• 小課題 A
「課題用データ」に並ぶ行をすべて、一字一句変えずに出力せよ。画像は出力に含めないこと。

• 本文抜粋

++++++++

民法 問題39

 Bは,Aから甲建物の所有権を相続し,移転登記を了した。その後,甲建物はBからCに譲渡されたが,いまだに移転登記がなされていない。甲建物は,Aがその所有権を有していた当時から敷地利用については無権原であった。
 甲建物の建っている土地の所有者Dは,甲建物の収去・土地明渡を求めたい。
 Dは誰に対して請求をすればよいか。甲建物が未登記建物であった場合はどうか。

※一橋大学法科大学院平成16年度第1問(1)


1 設問前段
(1) Dは、Cに対して、本件土地所有権(206条)に基づく妨害排除請求として、甲建物収去及び本件土地明渡請求をすることが考えられる。
 かかる請求が認められるためには、Cが甲建物を所有しており、本件土地を占有している必要がある。
 本件Cは、甲建物をBから売買(555条)で譲り受けているところ、所有権は売買契約時に移転(176条)するため、甲建物を所有している。また、甲建物は本件土地上に建っているため、本件土地を占有しているといえる。

++++++++

• 小課題 B
上の本文抜粋のうち「本件Cは、甲建物をBから」で始まる段落を、主な事実を保ったまま箇条書きに書き改めよ。

• 課題用データ
++++++++

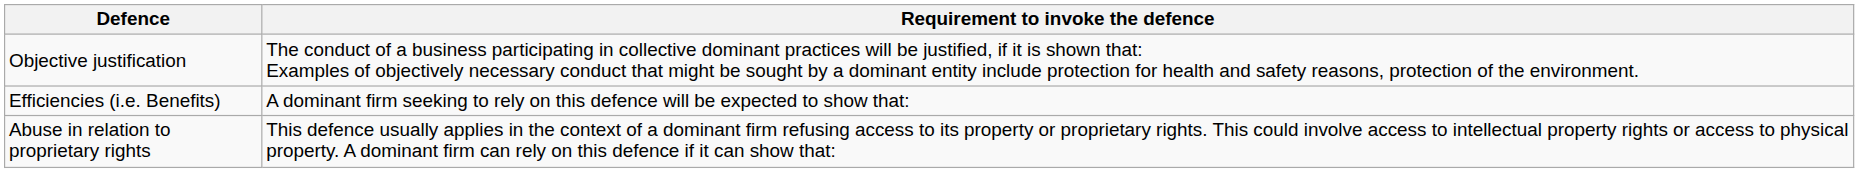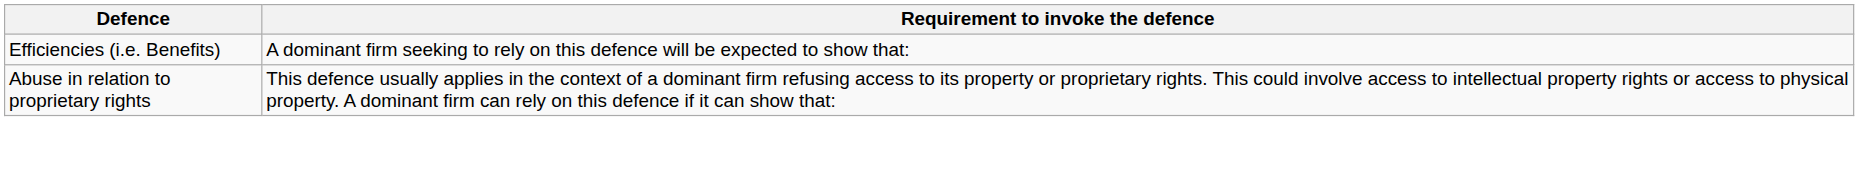- row: Objective justification | The conduct of a business participating in collective dominant practices will be justified, if it is shown that: Examples of objectively necessary conduct that might be sought by a dominant entity include protection for health and safety reasons, protection of the environment.
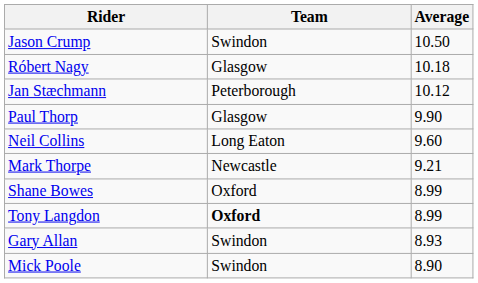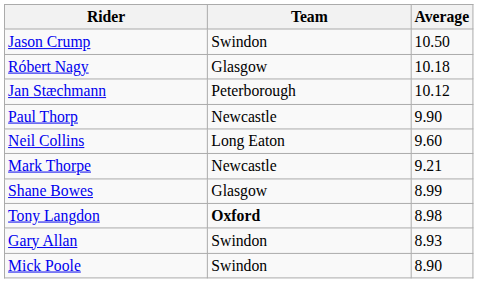Paul Thorp | Team: Glasgow -> Newcastle
Shane Bowes | Team: Oxford -> Glasgow
Tony Langdon | Average: 8.99 -> 8.98
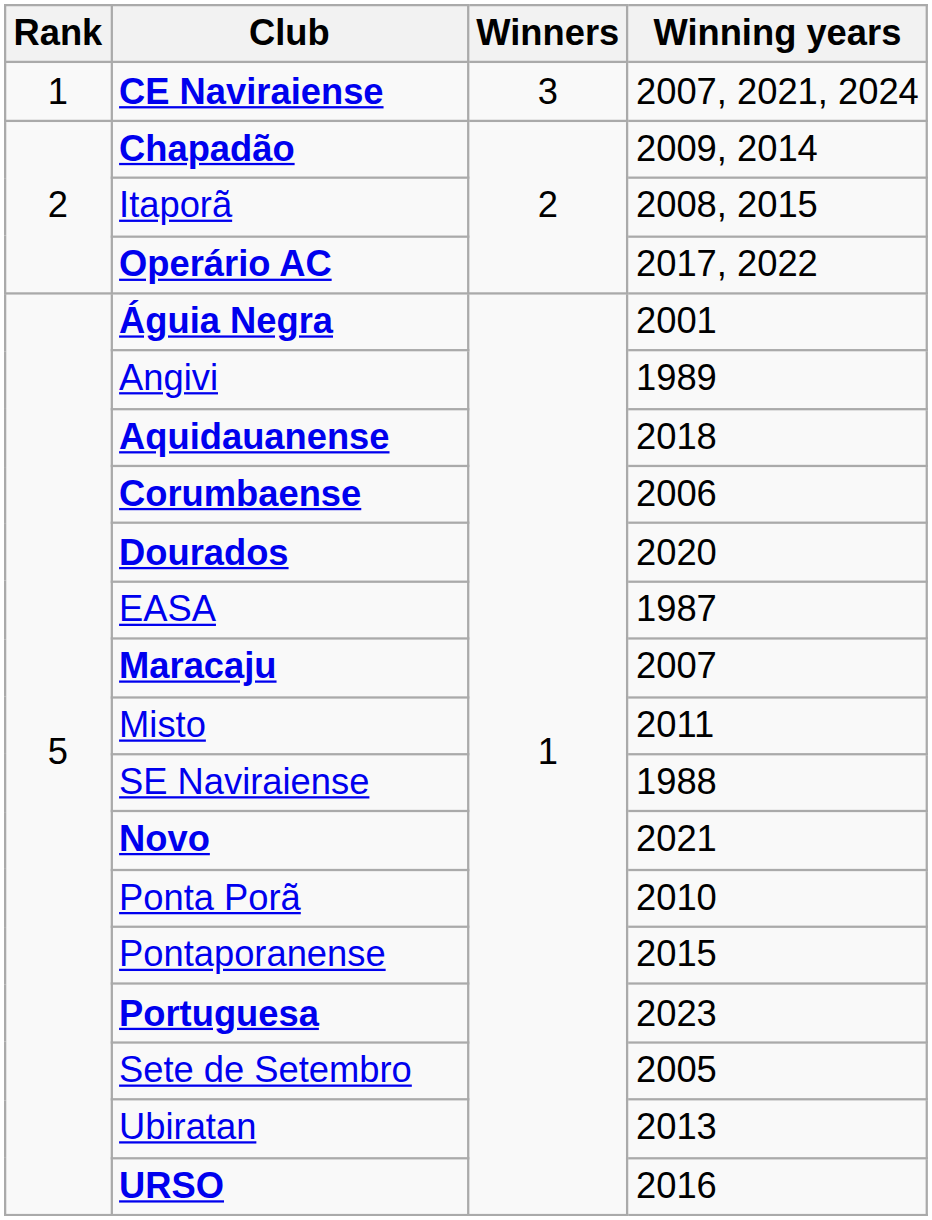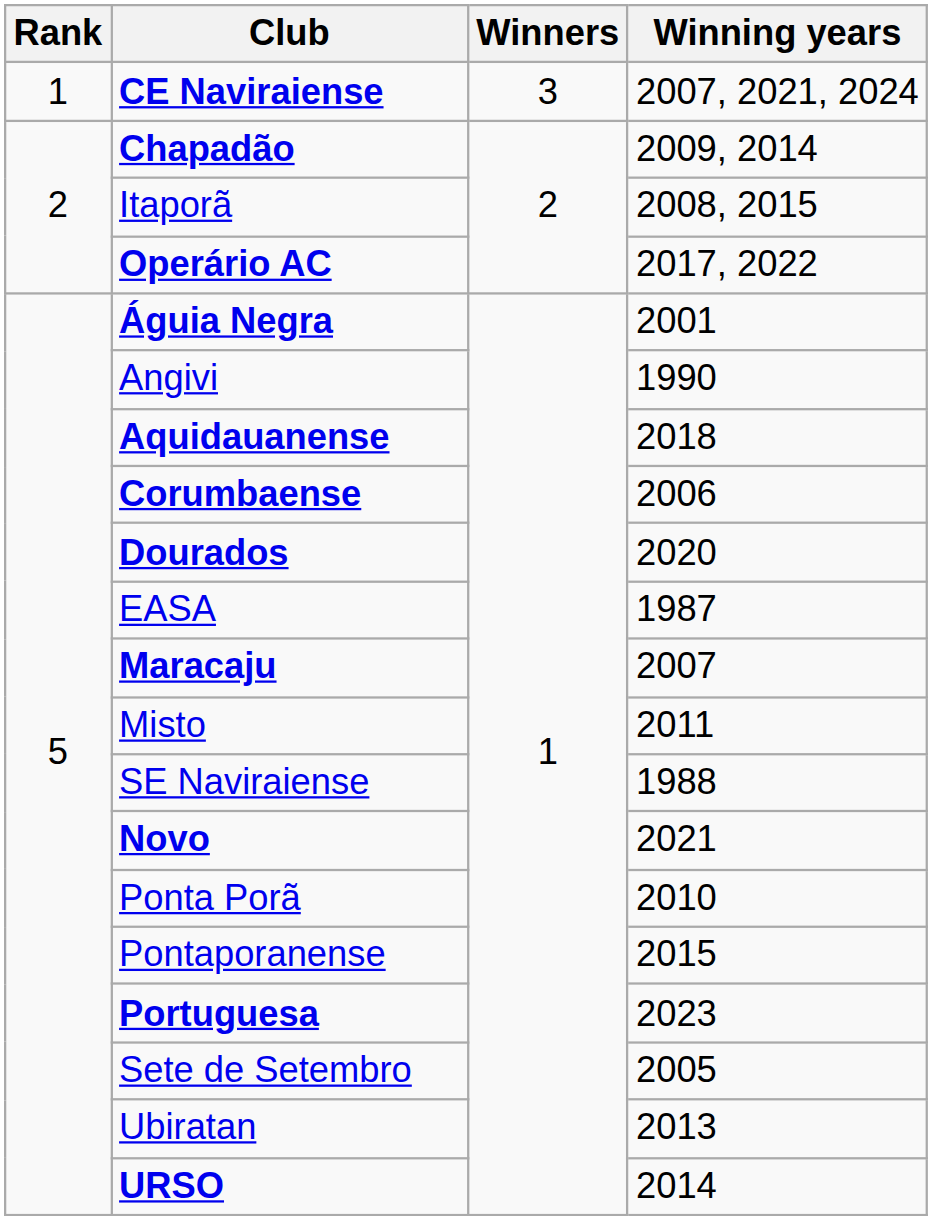Angivi | Winning years: 1989 -> 1990
URSO | Winning years: 2016 -> 2014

++++++++

• 正しい結果 A
- row: Objective justification | The conduct of a business participating in collective dominant practices will be justified, if it is shown that: Examples of objectively necessary conduct that might be sought by a dominant entity include protection for health and safety reasons, protection of the environment.
Paul Thorp | Team: Glasgow -> Newcastle
Shane Bowes | Team: Oxford -> Glasgow
Tony Langdon | Average: 8.99 -> 8.98
Angivi | Winning years: 1989 -> 1990
URSO | Winning years: 2016 -> 2014

• 正しい結果 B
- CはBから甲建物を売買（555条）で譲り受けた。
- 所有権は売買契約時に移転する（176条）ため、Cは甲建物を所有している。
- 甲建物は本件土地上に建っているため、Cは本件土地を占有しているといえる。